Conclusion: Article 1 of the Decision 2000/520 is declared invalid since it does not comply with article 25(6), requiring for the third recipient country to ensure an adequate level of protection by reasons of its domestic law or international commitments.

Excess of power from the Commission

  • According to the Court, Article 28 of the directive, to be read in the light of Article 8 of the Charter, enables national supervisory authorities to examine, both with independence and due diligence, claims arising from individuals which may also raise questions on the compatibility of a EC adequacy findings with protection of fundamental rights law (par. 99).
  • Article 3(1) of the adequacy decision makes the suspension of data flow to an organization having self – certified its adherence to the principles, possible only under restrictive conditions establishing a high threshold for intervention.
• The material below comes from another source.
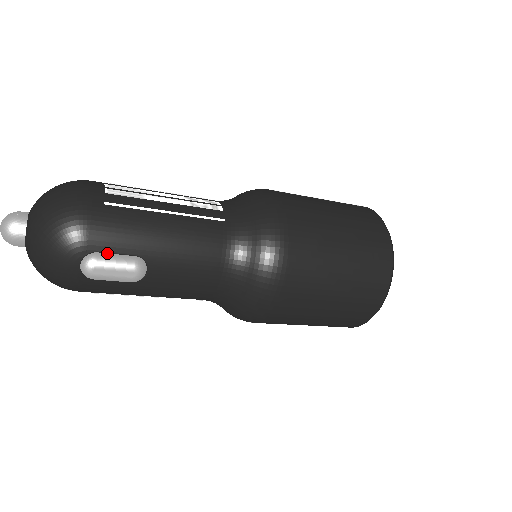
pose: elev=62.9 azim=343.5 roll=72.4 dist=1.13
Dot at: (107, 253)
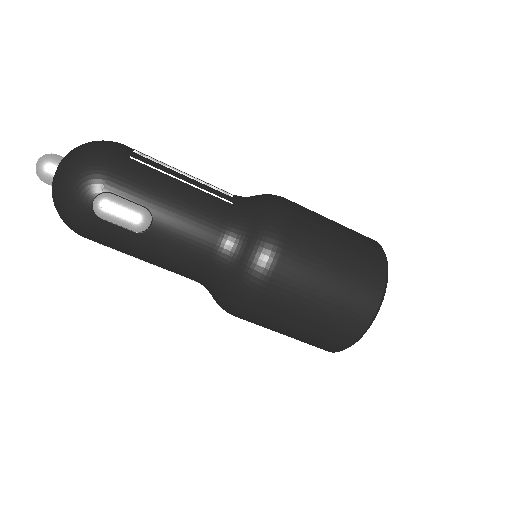
Dot at: (120, 197)
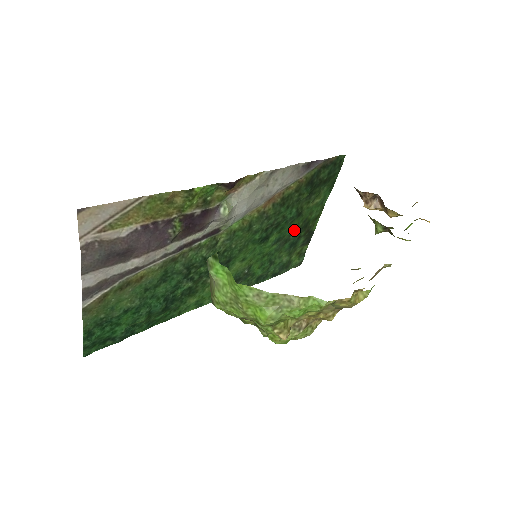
In this sense, Article 3(1) must be read as hindering national supervisory authority from exercising the whole range of powers they are entitled to from article 28 of the directive 94/46 (par. 102) .

Conclusion: Article 3 of the Decision 2000/520 is declared as invalid for having the Commission exceeded the power conferred in Article 25(6) of the directive 95/46, depriving DPA from the power of diligently handling complaints in cases where compatibility of the EC adequacy decision is at issue.

“As Articles 1 and 3 of the Decision 2005/520 are inseparable from Articles 2 and 4 of that decision and the annexes thereto, their invalidity affects the validity of the decision in its entirety. (…) It is to be concluded that Decision 2000/520 is invalid (paras. 105-106)”.